Some are already saying that learners face a postcode lottery, and no doubt parents will echo this view when the spending cuts start to bite. It is hard to argue against it, when we look at the spending options being considered. This will be one tough call for an incoming administration, but, whatever the decisions, I hope the needs of learners will remain paramount.

And what of our school leaders? This era will test their leadership qualities. For years there has been an over-reliance, fostered by heads and directorates, on upward advice, upward decision-making and upward responsibility. In such austere times, this has to end; it needs to anyway if devolution of resources and decision-making is to happen. The last national HMIE report pointed to concerns over leadership in some schools. Our system, in effect unchanged for decades, assumes each school requires its own head and that they all have similar duties and qualities.

This hierarchical and traditional system will be challenged, and I doubt it can deliver our new 3-18 curriculum and an integrated children’s services agenda in the most effective possible way for all young people. Perhaps we should remodel our leadership structures around the needs of learners and their communities, and build up a local learning community model which delivers a 3-18 curriculum and support for children and young people in a more coherent way - which is a leadership challenge on its own.

And why cannot all schools, or groups of schools, in local learning communities be given charitable status? Imagine the boost to per-capita budgets this would create. It has always puzzled me why independent schools have this advantage over schools within the public sector.

Historically, times of crisis and need foster creative solutions. Our canny traditional approach has served us well for decades, but recent comparisons of our performance with that of other countries have caused some to wake up and smell the coffee. It is time to rethink some of the assumptions at the foundation of our current system.

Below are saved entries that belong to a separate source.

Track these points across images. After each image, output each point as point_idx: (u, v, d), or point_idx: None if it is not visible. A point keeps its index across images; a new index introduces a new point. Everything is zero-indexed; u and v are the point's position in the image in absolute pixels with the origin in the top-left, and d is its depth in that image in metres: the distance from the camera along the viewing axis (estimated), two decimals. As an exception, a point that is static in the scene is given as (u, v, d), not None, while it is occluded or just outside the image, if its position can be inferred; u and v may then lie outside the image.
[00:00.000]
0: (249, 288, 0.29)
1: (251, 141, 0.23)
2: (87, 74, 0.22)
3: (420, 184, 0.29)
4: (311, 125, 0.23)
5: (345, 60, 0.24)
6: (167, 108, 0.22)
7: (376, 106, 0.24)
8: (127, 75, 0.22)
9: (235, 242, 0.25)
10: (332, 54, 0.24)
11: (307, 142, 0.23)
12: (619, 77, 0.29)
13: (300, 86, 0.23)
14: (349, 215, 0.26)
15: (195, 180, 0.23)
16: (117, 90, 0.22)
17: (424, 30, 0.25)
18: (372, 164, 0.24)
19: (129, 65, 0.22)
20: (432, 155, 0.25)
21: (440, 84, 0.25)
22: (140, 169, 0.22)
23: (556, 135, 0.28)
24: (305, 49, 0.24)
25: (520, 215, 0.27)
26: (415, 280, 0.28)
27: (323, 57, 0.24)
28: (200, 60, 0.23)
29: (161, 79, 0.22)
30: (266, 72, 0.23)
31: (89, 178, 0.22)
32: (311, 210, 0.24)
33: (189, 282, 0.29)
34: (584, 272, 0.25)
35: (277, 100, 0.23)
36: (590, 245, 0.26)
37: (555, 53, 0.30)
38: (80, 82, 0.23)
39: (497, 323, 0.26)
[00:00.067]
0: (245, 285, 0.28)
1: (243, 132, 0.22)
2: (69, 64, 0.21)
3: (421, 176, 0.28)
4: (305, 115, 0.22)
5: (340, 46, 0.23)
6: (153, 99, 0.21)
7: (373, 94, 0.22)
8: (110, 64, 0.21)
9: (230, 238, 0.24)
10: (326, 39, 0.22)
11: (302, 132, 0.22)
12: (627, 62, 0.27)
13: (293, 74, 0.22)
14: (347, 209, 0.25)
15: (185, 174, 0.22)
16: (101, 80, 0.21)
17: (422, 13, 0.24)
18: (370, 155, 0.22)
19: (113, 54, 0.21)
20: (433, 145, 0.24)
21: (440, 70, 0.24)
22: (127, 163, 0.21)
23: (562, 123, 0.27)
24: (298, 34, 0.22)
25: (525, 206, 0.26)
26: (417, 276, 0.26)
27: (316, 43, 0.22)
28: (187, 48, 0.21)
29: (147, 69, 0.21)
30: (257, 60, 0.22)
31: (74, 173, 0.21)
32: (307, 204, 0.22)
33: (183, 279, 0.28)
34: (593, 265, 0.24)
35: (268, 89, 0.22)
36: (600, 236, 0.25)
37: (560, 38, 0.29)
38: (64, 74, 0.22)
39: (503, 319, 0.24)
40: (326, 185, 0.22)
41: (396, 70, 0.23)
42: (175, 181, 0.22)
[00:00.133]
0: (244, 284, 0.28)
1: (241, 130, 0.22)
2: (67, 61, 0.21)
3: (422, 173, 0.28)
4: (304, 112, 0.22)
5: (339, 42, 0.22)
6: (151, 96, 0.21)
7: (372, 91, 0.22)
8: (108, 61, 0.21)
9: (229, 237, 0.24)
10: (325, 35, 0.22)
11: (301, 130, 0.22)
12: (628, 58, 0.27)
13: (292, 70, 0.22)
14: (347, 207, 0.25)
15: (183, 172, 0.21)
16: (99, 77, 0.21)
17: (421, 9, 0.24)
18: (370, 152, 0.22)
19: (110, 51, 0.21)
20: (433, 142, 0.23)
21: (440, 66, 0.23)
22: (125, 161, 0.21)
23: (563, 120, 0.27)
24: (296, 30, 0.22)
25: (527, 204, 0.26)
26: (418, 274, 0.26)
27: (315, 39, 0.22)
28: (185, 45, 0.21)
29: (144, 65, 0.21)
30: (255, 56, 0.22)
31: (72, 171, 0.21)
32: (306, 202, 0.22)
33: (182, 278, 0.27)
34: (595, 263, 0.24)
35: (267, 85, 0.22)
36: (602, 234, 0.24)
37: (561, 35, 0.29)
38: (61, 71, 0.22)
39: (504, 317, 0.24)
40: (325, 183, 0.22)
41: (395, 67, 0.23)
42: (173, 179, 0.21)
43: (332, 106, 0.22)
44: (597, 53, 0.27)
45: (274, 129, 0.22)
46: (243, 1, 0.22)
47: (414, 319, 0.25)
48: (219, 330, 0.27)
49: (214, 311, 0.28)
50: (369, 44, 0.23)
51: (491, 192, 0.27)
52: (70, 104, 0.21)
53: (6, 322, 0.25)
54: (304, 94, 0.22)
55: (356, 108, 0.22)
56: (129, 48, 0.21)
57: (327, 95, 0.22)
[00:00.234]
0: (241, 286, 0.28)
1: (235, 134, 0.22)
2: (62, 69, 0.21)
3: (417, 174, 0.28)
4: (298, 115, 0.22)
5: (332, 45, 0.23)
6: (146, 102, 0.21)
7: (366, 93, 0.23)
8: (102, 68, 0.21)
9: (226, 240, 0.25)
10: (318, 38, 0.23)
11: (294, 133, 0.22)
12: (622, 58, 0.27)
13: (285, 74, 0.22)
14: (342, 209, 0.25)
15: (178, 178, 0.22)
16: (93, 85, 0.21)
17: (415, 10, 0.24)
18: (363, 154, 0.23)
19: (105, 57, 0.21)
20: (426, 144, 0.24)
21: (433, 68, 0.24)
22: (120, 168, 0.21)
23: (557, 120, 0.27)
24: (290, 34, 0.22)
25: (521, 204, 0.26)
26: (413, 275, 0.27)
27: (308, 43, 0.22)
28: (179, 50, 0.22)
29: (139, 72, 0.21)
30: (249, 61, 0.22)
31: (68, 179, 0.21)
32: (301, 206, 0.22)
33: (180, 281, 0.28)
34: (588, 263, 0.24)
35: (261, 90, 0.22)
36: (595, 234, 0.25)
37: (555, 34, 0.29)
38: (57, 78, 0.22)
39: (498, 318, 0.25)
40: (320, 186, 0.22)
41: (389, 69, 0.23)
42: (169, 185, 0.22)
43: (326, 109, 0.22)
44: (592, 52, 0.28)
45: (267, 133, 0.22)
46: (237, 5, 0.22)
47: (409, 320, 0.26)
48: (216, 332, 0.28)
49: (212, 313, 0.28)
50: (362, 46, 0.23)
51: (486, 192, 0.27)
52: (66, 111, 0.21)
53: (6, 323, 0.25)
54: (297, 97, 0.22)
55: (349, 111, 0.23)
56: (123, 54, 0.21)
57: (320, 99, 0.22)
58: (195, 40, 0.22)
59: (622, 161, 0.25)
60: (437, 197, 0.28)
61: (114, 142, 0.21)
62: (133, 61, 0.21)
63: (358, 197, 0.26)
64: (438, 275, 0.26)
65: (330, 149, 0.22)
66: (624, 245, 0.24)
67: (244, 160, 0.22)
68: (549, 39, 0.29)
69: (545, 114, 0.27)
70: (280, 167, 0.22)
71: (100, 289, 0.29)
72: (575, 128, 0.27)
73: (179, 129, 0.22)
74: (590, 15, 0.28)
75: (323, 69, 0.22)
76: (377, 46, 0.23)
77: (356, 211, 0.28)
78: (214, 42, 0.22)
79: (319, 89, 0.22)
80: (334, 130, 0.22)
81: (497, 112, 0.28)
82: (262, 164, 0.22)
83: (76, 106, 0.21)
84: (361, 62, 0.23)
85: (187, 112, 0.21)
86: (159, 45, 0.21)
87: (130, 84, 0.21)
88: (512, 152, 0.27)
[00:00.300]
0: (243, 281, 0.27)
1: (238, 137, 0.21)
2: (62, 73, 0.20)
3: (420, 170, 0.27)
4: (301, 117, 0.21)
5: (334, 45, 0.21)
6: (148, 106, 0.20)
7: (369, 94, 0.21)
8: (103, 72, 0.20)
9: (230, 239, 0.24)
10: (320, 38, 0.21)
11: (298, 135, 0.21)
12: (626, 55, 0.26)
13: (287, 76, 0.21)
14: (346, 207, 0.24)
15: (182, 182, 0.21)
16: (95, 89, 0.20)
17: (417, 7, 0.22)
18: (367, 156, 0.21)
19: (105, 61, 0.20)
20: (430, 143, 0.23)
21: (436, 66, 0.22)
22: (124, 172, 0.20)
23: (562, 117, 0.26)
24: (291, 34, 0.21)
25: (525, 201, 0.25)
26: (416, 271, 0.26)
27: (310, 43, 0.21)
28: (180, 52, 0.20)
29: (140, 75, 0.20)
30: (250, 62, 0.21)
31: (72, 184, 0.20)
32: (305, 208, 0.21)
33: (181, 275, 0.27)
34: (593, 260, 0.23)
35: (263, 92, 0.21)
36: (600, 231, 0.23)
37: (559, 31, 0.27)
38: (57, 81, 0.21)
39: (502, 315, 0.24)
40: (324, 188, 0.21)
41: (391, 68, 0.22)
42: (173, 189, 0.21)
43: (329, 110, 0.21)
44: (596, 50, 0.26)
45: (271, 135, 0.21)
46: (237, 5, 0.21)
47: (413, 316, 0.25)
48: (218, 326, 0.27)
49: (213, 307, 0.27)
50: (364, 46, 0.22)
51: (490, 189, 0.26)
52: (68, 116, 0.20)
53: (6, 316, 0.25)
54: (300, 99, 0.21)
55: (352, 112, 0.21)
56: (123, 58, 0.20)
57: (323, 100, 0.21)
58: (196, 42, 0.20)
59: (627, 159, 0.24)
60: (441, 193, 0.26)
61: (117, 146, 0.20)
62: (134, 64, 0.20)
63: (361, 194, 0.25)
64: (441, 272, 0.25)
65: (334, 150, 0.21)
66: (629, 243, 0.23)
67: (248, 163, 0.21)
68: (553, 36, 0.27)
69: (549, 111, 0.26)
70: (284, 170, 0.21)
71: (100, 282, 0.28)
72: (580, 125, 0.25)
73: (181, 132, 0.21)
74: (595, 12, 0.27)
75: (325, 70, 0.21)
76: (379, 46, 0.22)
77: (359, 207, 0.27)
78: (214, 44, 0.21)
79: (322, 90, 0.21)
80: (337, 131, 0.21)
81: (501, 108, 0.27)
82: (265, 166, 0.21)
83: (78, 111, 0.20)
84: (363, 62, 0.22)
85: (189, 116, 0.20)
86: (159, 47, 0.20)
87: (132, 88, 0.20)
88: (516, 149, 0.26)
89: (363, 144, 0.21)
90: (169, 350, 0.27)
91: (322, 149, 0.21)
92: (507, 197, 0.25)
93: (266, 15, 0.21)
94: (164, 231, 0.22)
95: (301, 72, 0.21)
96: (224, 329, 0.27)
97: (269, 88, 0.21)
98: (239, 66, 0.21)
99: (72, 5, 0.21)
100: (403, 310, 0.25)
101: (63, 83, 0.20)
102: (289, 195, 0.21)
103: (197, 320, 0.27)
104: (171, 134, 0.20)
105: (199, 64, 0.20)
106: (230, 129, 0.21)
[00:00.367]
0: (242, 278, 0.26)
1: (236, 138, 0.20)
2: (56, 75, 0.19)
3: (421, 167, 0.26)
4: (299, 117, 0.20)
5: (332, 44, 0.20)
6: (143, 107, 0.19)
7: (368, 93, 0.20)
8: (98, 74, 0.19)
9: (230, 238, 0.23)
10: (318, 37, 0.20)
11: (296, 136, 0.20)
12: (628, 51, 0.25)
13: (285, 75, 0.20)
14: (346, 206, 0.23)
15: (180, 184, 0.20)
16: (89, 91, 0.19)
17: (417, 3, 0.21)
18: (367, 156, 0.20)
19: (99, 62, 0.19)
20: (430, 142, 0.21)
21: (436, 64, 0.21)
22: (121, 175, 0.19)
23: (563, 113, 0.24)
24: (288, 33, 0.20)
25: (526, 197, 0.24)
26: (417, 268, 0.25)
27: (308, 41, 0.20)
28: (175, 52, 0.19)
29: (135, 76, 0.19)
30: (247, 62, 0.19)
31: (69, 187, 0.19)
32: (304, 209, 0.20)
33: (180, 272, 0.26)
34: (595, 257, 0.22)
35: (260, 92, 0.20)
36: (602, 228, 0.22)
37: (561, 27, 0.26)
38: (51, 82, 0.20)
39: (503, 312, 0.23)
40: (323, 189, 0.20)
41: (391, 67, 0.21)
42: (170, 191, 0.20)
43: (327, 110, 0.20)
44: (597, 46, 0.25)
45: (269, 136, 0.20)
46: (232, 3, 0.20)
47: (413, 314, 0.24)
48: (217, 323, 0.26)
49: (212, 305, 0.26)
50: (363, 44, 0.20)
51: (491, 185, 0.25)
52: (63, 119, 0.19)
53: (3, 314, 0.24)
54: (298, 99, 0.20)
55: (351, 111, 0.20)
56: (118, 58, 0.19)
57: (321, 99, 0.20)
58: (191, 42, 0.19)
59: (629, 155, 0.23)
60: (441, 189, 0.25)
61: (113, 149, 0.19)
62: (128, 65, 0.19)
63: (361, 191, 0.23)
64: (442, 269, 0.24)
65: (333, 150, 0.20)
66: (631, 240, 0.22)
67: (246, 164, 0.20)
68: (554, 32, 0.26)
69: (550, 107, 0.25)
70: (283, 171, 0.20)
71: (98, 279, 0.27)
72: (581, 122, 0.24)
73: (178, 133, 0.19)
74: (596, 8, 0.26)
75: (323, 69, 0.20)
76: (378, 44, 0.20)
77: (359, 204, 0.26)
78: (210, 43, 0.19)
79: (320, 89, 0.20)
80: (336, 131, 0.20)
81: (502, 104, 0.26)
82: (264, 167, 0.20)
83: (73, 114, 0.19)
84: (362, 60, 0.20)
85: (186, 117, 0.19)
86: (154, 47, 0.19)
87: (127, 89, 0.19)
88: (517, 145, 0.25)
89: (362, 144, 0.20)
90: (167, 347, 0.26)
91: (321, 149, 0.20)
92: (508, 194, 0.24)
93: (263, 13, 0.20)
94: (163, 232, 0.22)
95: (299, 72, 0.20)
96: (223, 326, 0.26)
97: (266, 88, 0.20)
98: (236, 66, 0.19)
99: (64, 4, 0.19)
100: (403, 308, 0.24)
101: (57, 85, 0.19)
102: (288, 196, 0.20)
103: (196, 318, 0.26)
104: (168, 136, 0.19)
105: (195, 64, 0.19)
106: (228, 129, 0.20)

Some would question whether children should begin formal schooling at the age of five and argue that we should look at practice in some high- performing countries where a later start, preceded by early-years investment of the highest quality, seems to work well. At the other end of the learner’s journey, I would advocate a new approach which travels through the senior phase enabling the sixth year to become a means of reducing a four-year degree to three with benefits to young people, their families and taxpayers.

As 2011 approaches, we need to see e-learning solutions bringing not only new and enhanced curriculum choice for all learners, but also filling the gap caused by reduced staffing levels. We must understand that our young people are developing in a fundamentally different environment from previous generations, and that many come to school with well-developed skills shaped by an information era which is often not replicated in their classroom and school.

We must embrace an era where there is a range of educators of different backgrounds, skills and qualifications - all supporting children and young people through their learning journey.

Finally and crucially, we all need to consider the question posed recently by the Education Secretary: “Can a leaner education system be a fitter and better system?” Hard times do require tough choices but, most importantly, they require brave leaders to make them.

Bruce Robertson was director of education in Highland and in Aberdeenshire, 1998-2010. He is currently carrying out a one-year commission for ADES, funded by the Scottish Government.